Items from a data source
────────────────────────────────────────

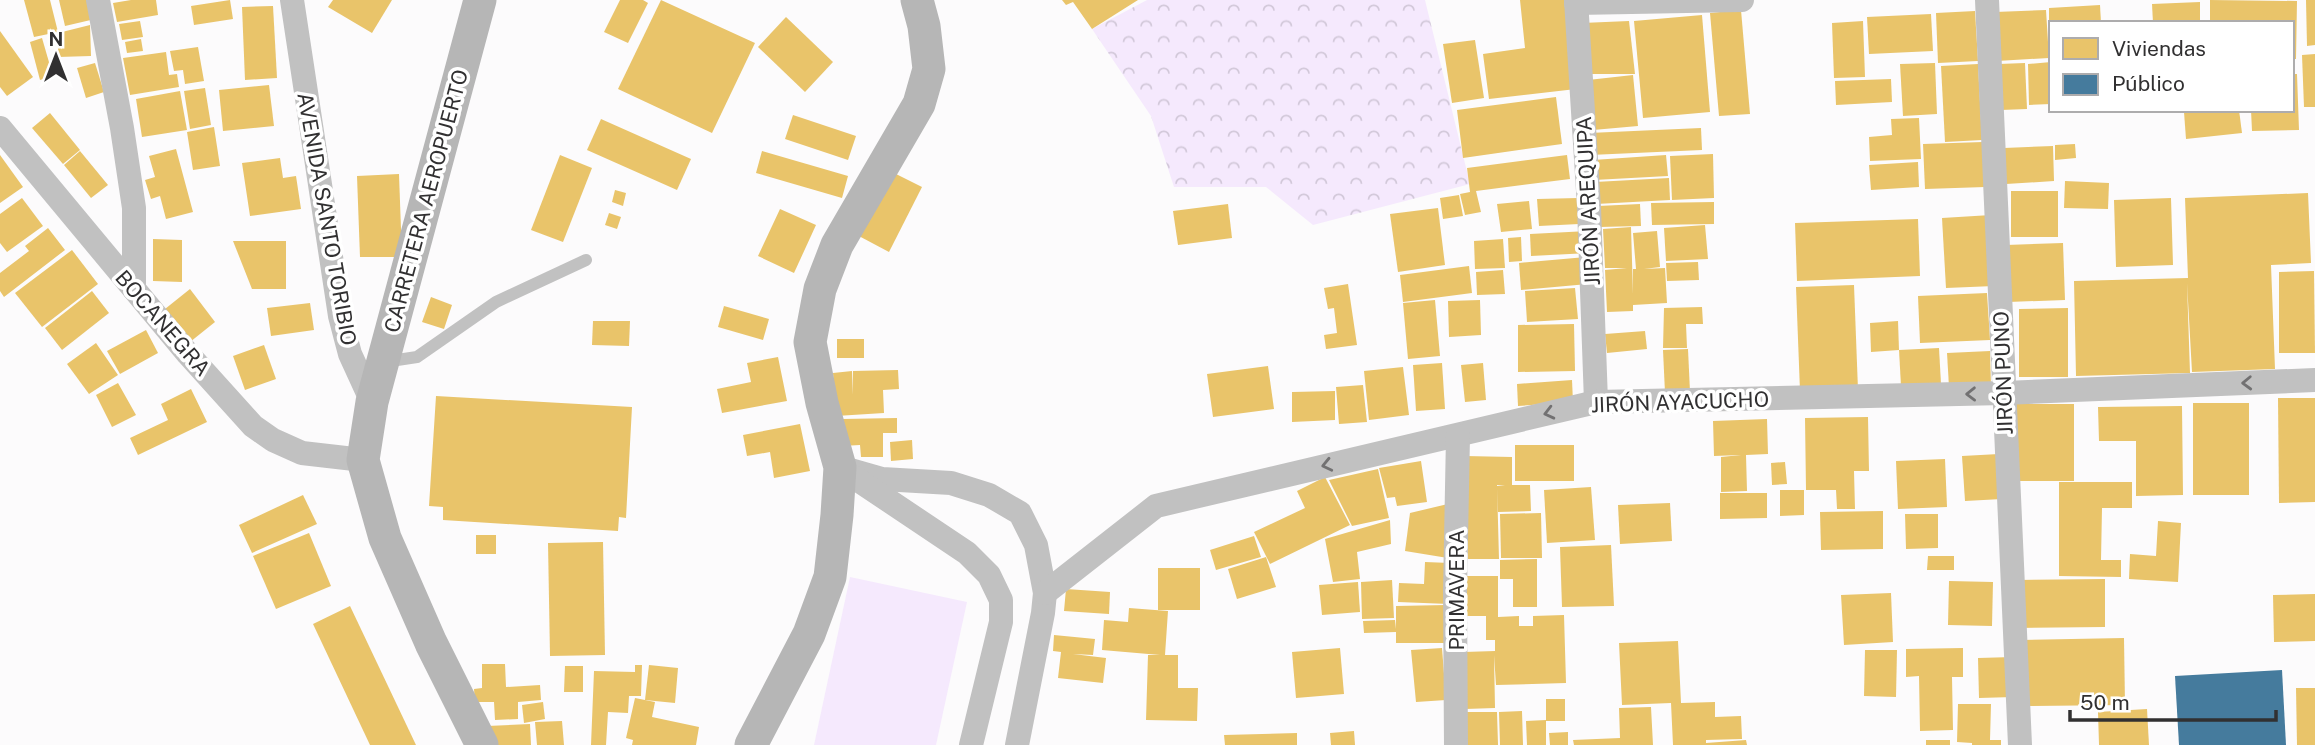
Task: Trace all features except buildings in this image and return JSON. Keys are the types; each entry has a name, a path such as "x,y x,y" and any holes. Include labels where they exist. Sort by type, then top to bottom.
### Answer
{"main road":[{"name":"CARRETERA AEROPUERTO","path":"372,402 480,0"},
{"path":"751,745 809,634 830,577 840,467 822,403 810,342 820,289 837,245 919,104 929,69 924,26 917,0"},
{"path":"372,402 363,460 385,538 431,643 482,745"}],"street":[{"path":"98,0 134,208 134,289"},
{"name":"AVENIDA SANTO TORIBIO","path":"292,0 340,316 351,354 372,402"},
{"path":"1576,2 1742,0"},
{"name":"JIRÓN PUNO","path":"1987,0 2020,745"},
{"name":"JIRÓN AREQUIPA","path":"1576,2 1589,219 1596,401"},
{"name":"BOCANEGRA","path":"0,128 188,354 253,426 273,440 302,453 363,460"},
{"name":"JIRÓN AYACUCHO","path":"1045,593 1156,506 1596,401 2004,393 2315,380"},
{"name":"PRIMAVERA","path":"1456,745 1458,436"},
{"path":"840,467 882,479 951,483 989,495 1020,513 1036,545 1045,593 1017,745"},
{"path":"840,467 967,553 989,575 1001,600 1001,622 971,745"}],"lane":[{"path":"383,362 417,357 496,302 586,260"}],"green space":[{"path":"1147,0 1425,0 1470,184 1313,225 1266,187 1174,187 1151,116 1092,29"},
{"path":"850,577 967,602 936,745 814,745"}]}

────────────────────────────────────────

Each record above must be retyped exactly as given, with the images excluded.

Task: Trace all features except buildings in this image and return JSON. Keys are the types; each entry has a name, a path such as "x,y x,y" and any holes. Include labels where they exist. Sort by type, then top to bottom.
### Answer
{"main road":[{"name":"CARRETERA AEROPUERTO","path":"372,402 480,0"},
{"path":"751,745 809,634 830,577 840,467 822,403 810,342 820,289 837,245 919,104 929,69 924,26 917,0"},
{"path":"372,402 363,460 385,538 431,643 482,745"}],"street":[{"path":"98,0 134,208 134,289"},
{"name":"AVENIDA SANTO TORIBIO","path":"292,0 340,316 351,354 372,402"},
{"path":"1576,2 1742,0"},
{"name":"JIRÓN PUNO","path":"1987,0 2020,745"},
{"name":"JIRÓN AREQUIPA","path":"1576,2 1589,219 1596,401"},
{"name":"BOCANEGRA","path":"0,128 188,354 253,426 273,440 302,453 363,460"},
{"name":"JIRÓN AYACUCHO","path":"1045,593 1156,506 1596,401 2004,393 2315,380"},
{"name":"PRIMAVERA","path":"1456,745 1458,436"},
{"path":"840,467 882,479 951,483 989,495 1020,513 1036,545 1045,593 1017,745"},
{"path":"840,467 967,553 989,575 1001,600 1001,622 971,745"}],"lane":[{"path":"383,362 417,357 496,302 586,260"}],"green space":[{"path":"1147,0 1425,0 1470,184 1313,225 1266,187 1174,187 1151,116 1092,29"},
{"path":"850,577 967,602 936,745 814,745"}]}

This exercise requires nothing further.